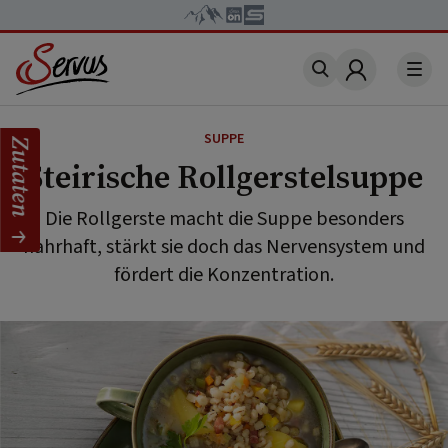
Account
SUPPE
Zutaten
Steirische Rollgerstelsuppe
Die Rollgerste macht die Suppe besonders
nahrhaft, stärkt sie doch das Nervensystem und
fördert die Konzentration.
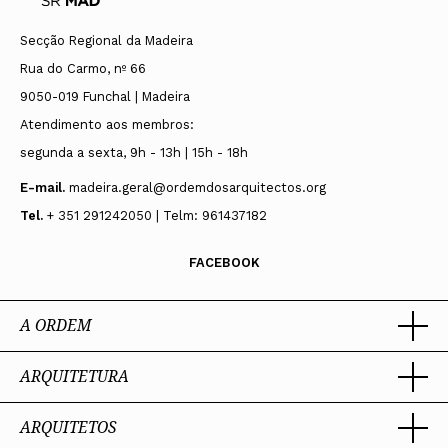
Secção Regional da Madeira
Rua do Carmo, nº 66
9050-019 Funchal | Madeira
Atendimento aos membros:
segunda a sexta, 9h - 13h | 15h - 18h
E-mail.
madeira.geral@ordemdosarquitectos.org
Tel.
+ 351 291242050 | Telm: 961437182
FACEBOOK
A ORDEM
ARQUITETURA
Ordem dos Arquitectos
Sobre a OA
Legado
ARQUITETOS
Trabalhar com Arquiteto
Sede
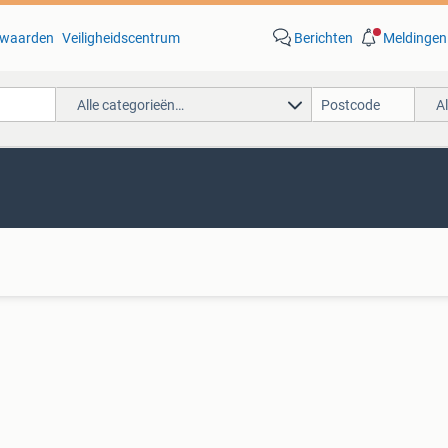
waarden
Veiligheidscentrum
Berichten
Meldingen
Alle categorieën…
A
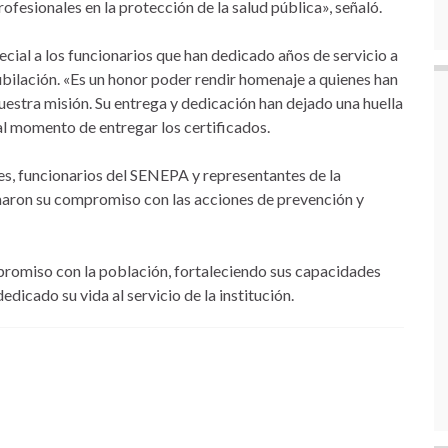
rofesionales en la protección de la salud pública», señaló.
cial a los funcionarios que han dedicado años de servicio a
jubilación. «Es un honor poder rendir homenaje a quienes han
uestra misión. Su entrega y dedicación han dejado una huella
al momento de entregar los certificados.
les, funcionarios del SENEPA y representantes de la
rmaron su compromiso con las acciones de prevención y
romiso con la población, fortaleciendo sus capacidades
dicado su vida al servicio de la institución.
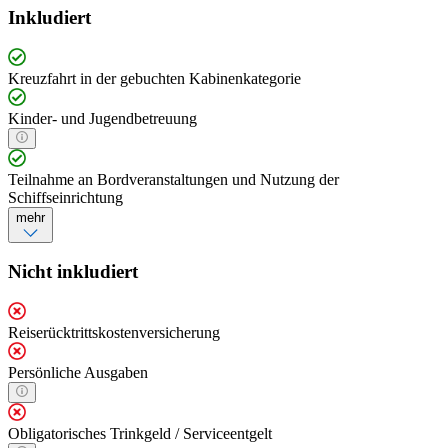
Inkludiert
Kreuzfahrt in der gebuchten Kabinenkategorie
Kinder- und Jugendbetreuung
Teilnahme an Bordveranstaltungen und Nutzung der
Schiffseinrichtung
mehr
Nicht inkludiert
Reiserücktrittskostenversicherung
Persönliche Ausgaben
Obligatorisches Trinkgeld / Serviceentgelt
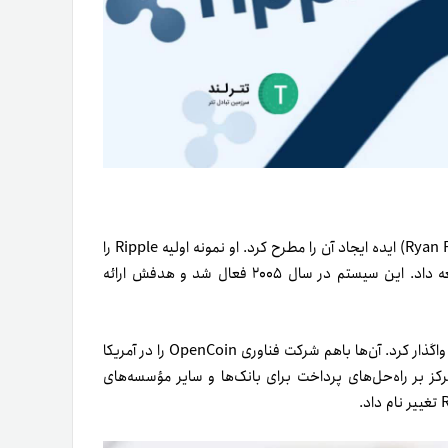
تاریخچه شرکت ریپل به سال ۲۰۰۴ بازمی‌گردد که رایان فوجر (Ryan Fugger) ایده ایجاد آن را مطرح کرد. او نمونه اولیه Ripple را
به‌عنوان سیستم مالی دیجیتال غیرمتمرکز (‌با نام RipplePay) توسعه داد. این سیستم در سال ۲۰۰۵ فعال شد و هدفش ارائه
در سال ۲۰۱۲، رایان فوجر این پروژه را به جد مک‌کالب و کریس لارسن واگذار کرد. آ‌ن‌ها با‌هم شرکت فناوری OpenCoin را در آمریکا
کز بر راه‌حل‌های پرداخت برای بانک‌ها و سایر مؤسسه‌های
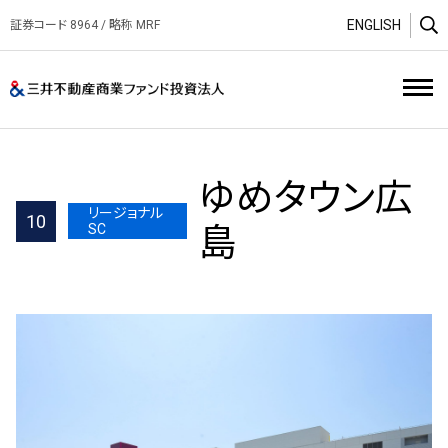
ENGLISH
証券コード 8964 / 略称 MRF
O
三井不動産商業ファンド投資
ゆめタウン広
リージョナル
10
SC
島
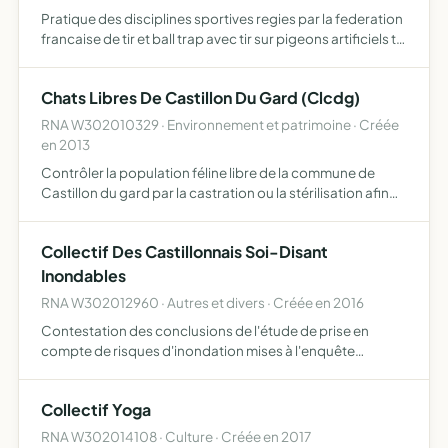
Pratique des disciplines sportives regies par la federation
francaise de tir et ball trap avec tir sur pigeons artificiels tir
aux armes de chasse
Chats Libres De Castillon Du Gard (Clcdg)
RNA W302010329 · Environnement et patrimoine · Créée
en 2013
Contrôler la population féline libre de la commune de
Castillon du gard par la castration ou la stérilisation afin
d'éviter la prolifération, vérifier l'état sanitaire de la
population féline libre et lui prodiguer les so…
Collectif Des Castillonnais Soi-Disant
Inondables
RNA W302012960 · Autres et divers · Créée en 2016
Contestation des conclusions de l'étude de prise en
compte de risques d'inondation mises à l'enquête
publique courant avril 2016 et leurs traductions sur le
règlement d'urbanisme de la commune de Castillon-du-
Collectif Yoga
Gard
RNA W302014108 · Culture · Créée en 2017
■ ■ ■ ■ ■ ■ ■
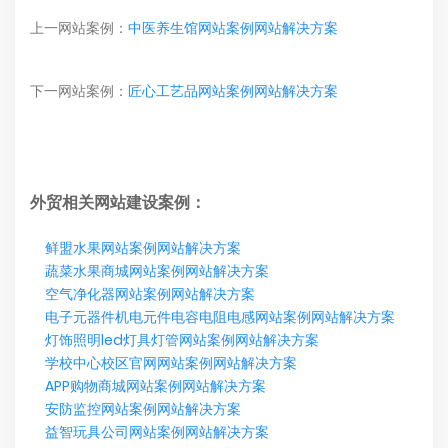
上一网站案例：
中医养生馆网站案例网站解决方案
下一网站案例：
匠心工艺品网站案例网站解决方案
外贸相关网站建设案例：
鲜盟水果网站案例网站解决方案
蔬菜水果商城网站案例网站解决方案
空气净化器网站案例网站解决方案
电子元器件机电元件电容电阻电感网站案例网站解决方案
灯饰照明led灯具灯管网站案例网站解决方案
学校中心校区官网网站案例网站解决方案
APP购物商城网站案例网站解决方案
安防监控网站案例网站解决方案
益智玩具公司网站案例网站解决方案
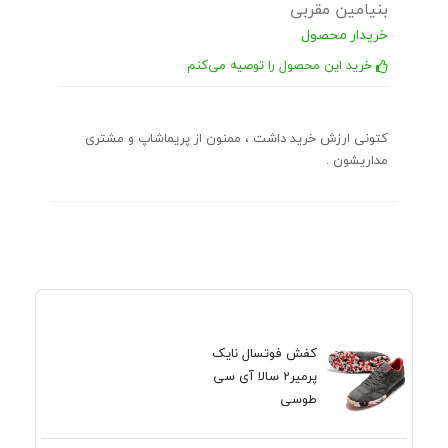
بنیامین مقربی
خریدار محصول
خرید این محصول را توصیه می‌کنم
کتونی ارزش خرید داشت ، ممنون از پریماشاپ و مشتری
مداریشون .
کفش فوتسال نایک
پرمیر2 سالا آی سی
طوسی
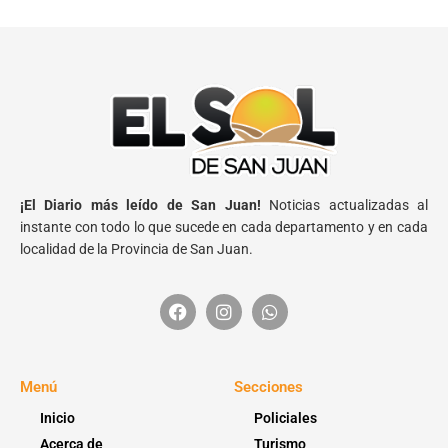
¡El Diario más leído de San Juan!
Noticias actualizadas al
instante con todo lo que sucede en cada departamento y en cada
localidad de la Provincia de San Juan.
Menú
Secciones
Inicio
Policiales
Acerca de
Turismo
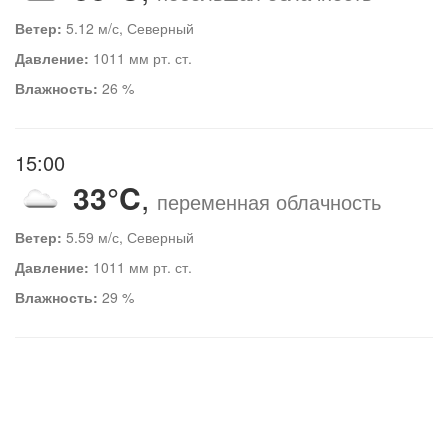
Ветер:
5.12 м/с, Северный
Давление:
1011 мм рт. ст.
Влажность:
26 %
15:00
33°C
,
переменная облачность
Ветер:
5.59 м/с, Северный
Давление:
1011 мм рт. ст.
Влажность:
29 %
■ ■ ■ ■ ■ ■ ■
Zwróć każdy wiersz z obu bloków danych powyżej, w którym występuje słowo „فوجر”.

تاریخچه شرکت ریپل به سال ۲۰۰۴ بازمی‌گردد که رایان فوجر (Ryan Fugger) ایده ایجاد آن را مطرح کرد. او نمونه اولیه Ripple را
در سال ۲۰۱۲، رایان فوجر این پروژه را به جد مک‌کالب و کریس لارسن واگذار کرد. آ‌ن‌ها با‌هم شرکت فناوری OpenCoin را در آمریکا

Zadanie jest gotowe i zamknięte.